Uzunyuva Mausoleum (Hecatomnus' Tomb)

Uzunyuva Mausoleum and Museum Complex is situated in the Milas district of Mugla Province in Turkey. The Mausoleum belonged to Hecatomnus, the father of Mausolos and the local ruler of the Ancient City of Mylasa. The grave was founded in 2010 on the eastern slope of Hisarbasi Hill and is considered the most significant discovery in Milas for the last 100 years. It is the early version and inspiration of the Mausoleum at Halicarnassus, which is considered one of the seven wonders of the world. The Mausoleum of Hecatomnus' has the same architectural features as the Mausoleum at Halicarnassus, and when we consider its size, nature, and surrounding descriptions, it is one of its kind. In 2014, a 121-line poem was found in the inscriptions around the tomb. The poem was written to the ruler and is thought to be the longest in classical antiquity. It was inscribed on the Unesco World Heritage List in 2012.

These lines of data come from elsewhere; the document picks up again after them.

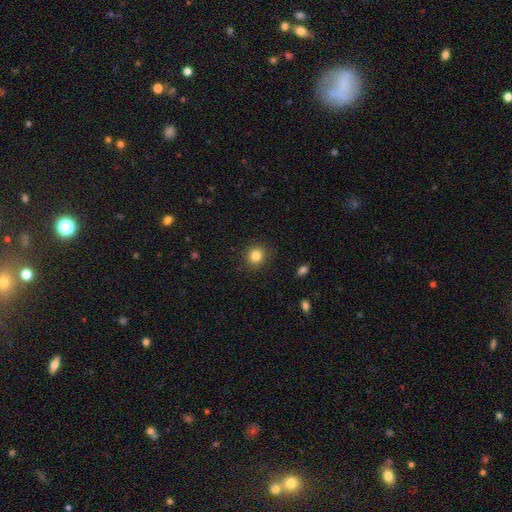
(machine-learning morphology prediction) Smooth or featured? Predicted: smooth (p=0.84). How rounded? Predicted: round (p=0.88). Merging? Predicted: none (p=0.89).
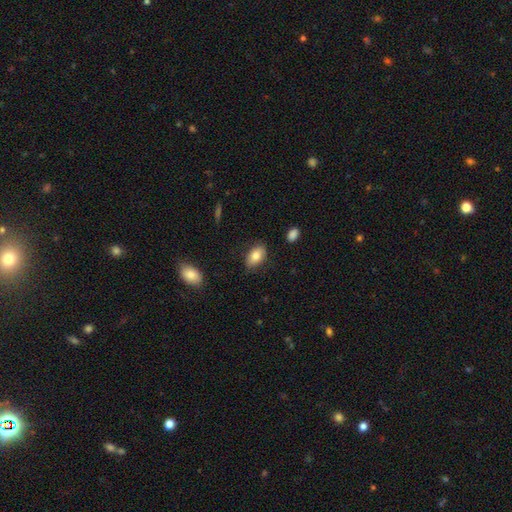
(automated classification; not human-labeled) A smooth galaxy with no disk features (81%) that is in between round and cigar-shaped (92%).

Vote fractions:
- Smooth or featured? smooth: 81% / featured or disk: 11% / star or artifact: 7%
- How rounded? in between: 92% / round: 6% / cigar-shaped: 2%
- Merging? none: 82% / minor disturbance: 14% / major disturbance: 3% / merger: 2%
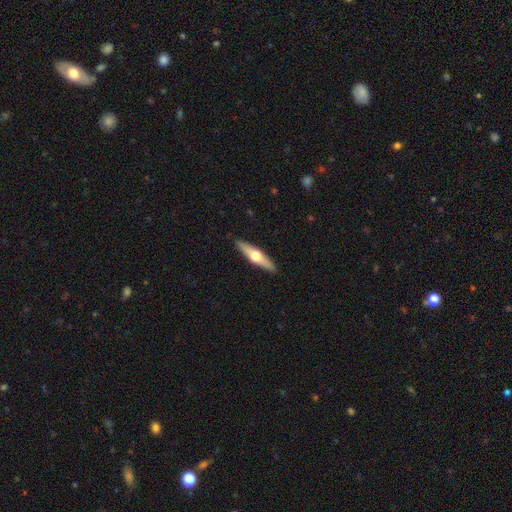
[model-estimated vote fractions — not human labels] Smooth or featured? Predicted: featured or disk (p=0.56). Edge-on disk? Predicted: yes (p=0.93). Edge-on bulge? Predicted: rounded (p=0.95). Merging? Predicted: none (p=0.90).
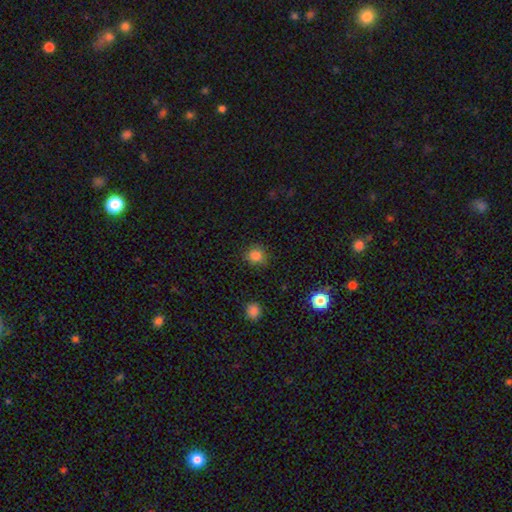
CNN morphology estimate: Q: Smooth or featured?
A: smooth (82%); runner-up: star or artifact (13%)
Q: How rounded?
A: round (87%); runner-up: in between (12%)
Q: Merging?
A: none (86%); runner-up: minor disturbance (10%)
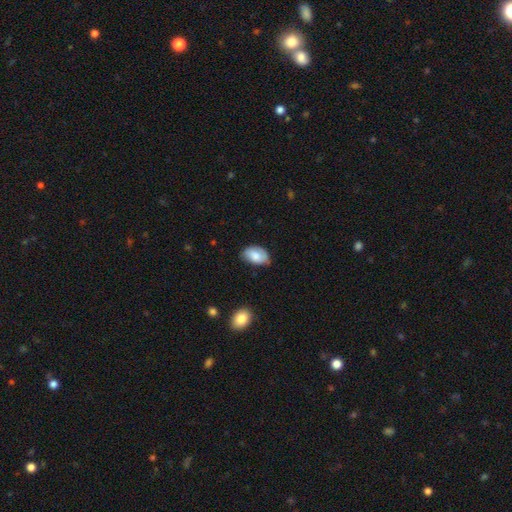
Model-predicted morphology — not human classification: Smooth or featured? Predicted: smooth (p=0.77). How rounded? Predicted: in between (p=0.92). Merging? Predicted: none (p=0.68).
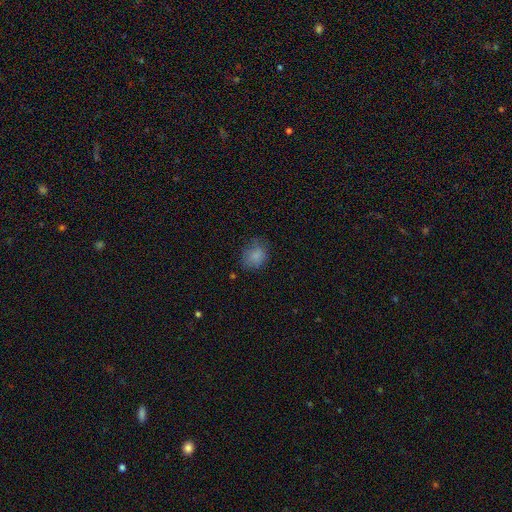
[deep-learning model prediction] smooth-or-featured: smooth: 81% | star or artifact: 11% | featured or disk: 8%
  how-rounded: round: 55% | in between: 44% | cigar-shaped: 1%
  merging: none: 61% | minor disturbance: 27% | major disturbance: 10% | merger: 2%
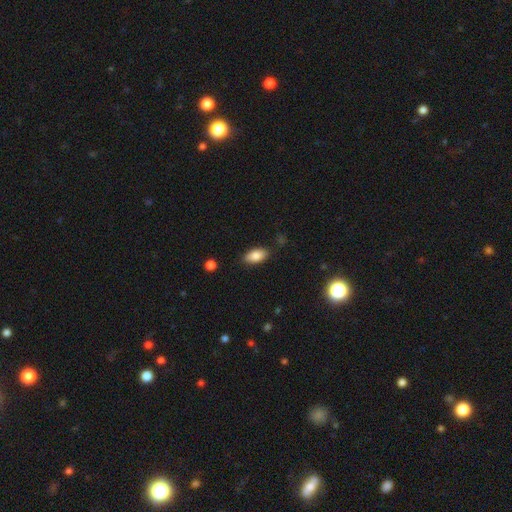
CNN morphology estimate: Smooth or featured?
  - smooth: 85% *
  - featured or disk: 8%
  - star or artifact: 7%
How rounded?
  - in between: 92% *
  - cigar-shaped: 5%
  - round: 3%
Merging?
  - none: 83% *
  - minor disturbance: 13%
  - major disturbance: 3%
  - merger: 2%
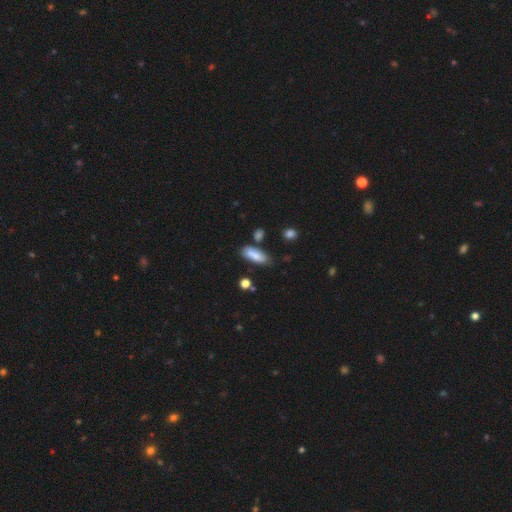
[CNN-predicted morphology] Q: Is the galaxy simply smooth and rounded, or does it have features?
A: smooth — 82%.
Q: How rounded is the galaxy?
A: in between — 67%.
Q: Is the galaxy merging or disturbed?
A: none — 70%.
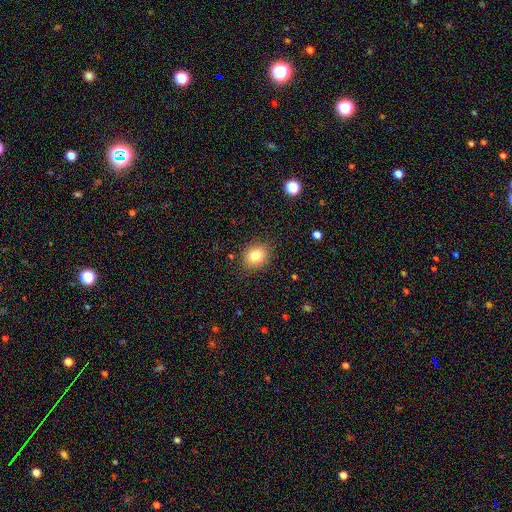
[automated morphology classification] A smooth galaxy with no disk features (81%) that is round (56%). Merging: none (86%).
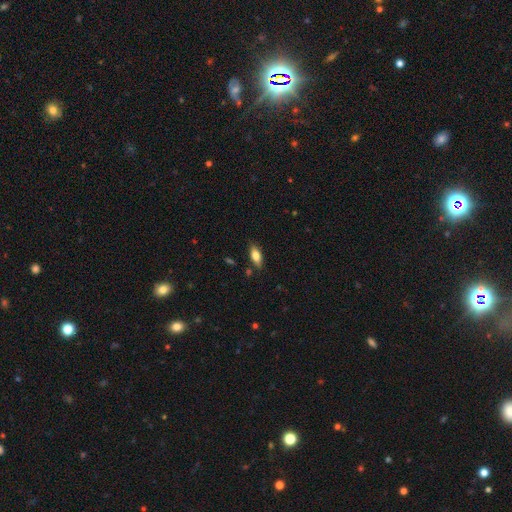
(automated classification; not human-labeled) Smooth or featured?
  - smooth: 72% *
  - featured or disk: 21%
  - star or artifact: 7%
How rounded?
  - in between: 80% *
  - cigar-shaped: 17%
  - round: 3%
Merging?
  - none: 82% *
  - minor disturbance: 13%
  - major disturbance: 3%
  - merger: 2%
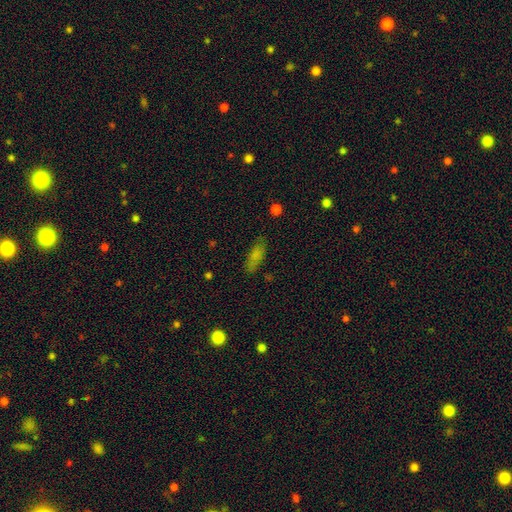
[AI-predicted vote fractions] smooth-or-featured: smooth: 78% | featured or disk: 11% | star or artifact: 11%
  how-rounded: in between: 65% | cigar-shaped: 32% | round: 3%
  merging: none: 78% | minor disturbance: 16% | major disturbance: 4% | merger: 2%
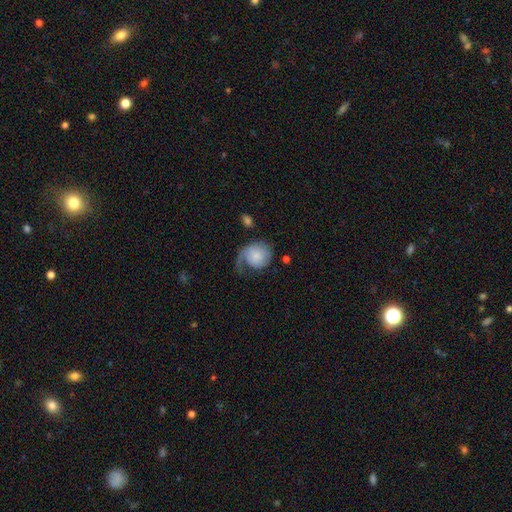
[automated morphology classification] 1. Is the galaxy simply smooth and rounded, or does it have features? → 50% smooth, 44% featured or disk, 7% star or artifact.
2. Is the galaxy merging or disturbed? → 40% major disturbance, 32% none, 25% minor disturbance, 3% merger.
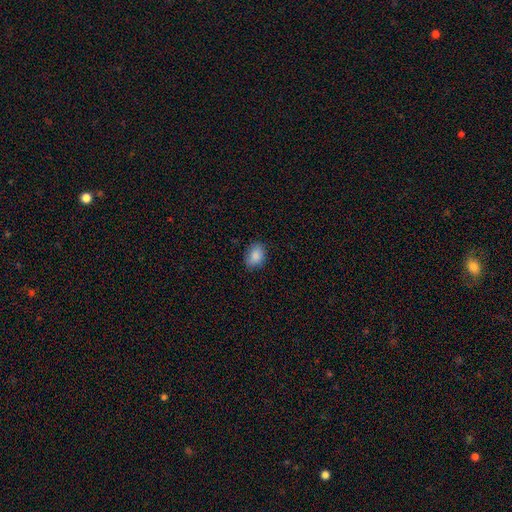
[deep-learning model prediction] smooth-or-featured: smooth: 87% | star or artifact: 8% | featured or disk: 5%
  how-rounded: in between: 76% | round: 23% | cigar-shaped: 1%
  merging: none: 82% | minor disturbance: 14% | major disturbance: 3% | merger: 1%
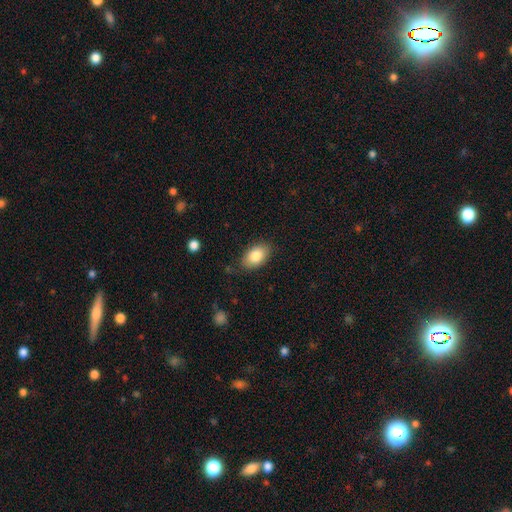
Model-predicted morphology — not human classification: A smooth galaxy with no disk features (84%) that is in between round and cigar-shaped (91%).

Vote fractions:
- Smooth or featured? smooth: 84% / featured or disk: 9% / star or artifact: 7%
- How rounded? in between: 91% / round: 7% / cigar-shaped: 2%
- Merging? none: 82% / minor disturbance: 14% / major disturbance: 3% / merger: 1%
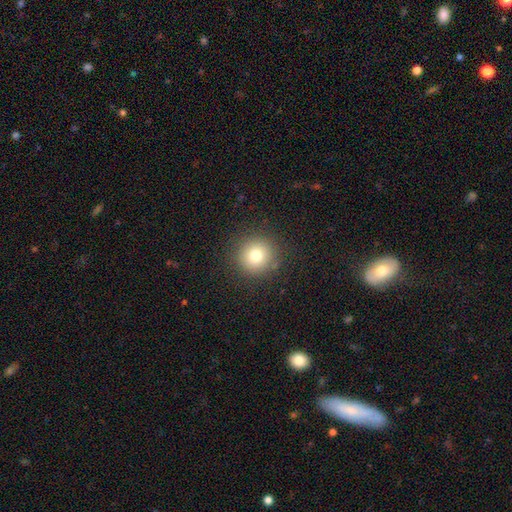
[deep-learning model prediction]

Who was Hecatomnus of Mylasa or Hekatomnos?

Hecatomnus of Mylasa, also known as Hekatomnos, served as the governor (satrap) of Caria during the early 4th century under the reign of the Persian Achaemenid king Artaxerxes II. He was a prominent figure in the local Carian dynasty and notably, the first non-Persian official to attain such a position. Historians note his demise in 377 after being tasked with commanding the naval forces intended for participation in the war against Evagoras I of Cyprus. Hecatomnus of Mylasa is also the father of Mausolus, who served as the satrap of the Achaemenid Empire. Mausolus is best known for his monumental tomb, which became one of the Seven Wonders of the Ancient World, the Mausoleum at Halicarnassus.

Why is the Uzunyuva Mausoleum, also known as Hecatomnus' Tomb, significant?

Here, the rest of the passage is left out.